We present a precise prediction method for the three varieties of rapeseed. For a new rapeseed variety, the presented method will be adopted for prediction of harvest time through the following steps: (1) Breeding experts provided the maximum theoretical yield data of a new rapeseed, which is divided into three levels according to three intervals of 90–100%, 70–90% and <70%; (2) Image and yield data were collected from the yellow maturity of rapeseed. Canopy and stalk images of rape were taken for 8–12 consecutive days, and 60 rapes were taken to measure yield; (3) The presented method was used to process the collected images and yield data to obtain the yield level prediction model; and (4) Steps (2) and (3) only need to be carried out in the first year, and can be applied in the second year and after. After entering the yellow maturity period, workers can monitor the change of rape yield by taking the canopy and stalk images and process these images. If the prediction results show that the yield level is between 90–100%, harvesting can be carried out. In the case of serious reduction conditions, the prediction result will remain at a low level even at the full maturity period, and can be harvested immediately.
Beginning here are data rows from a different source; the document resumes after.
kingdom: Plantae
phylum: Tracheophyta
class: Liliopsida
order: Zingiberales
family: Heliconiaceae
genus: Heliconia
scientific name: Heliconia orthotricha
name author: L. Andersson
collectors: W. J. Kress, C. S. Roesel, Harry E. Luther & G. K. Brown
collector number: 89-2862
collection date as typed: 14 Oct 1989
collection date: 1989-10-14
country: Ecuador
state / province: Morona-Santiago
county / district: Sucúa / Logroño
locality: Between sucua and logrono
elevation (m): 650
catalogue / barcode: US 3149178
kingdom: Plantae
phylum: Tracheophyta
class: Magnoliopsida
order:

The method proposed in this paper has realized automation for the feature extraction of canopy and stalk. When the prediction model is established for more varieties and larger data, the model can be constructed efficiently. Therefore, the method proposed in this paper has good adaptability and practicality. Furthermore, the data and model in this article will be deployed to the cloud database and open to users for free. Users can use mobile terminals to judge the best harvest time of rapeseed conveniently and quickly, which can effectively improve the intelligence of rapeseed production and reduce yield loss.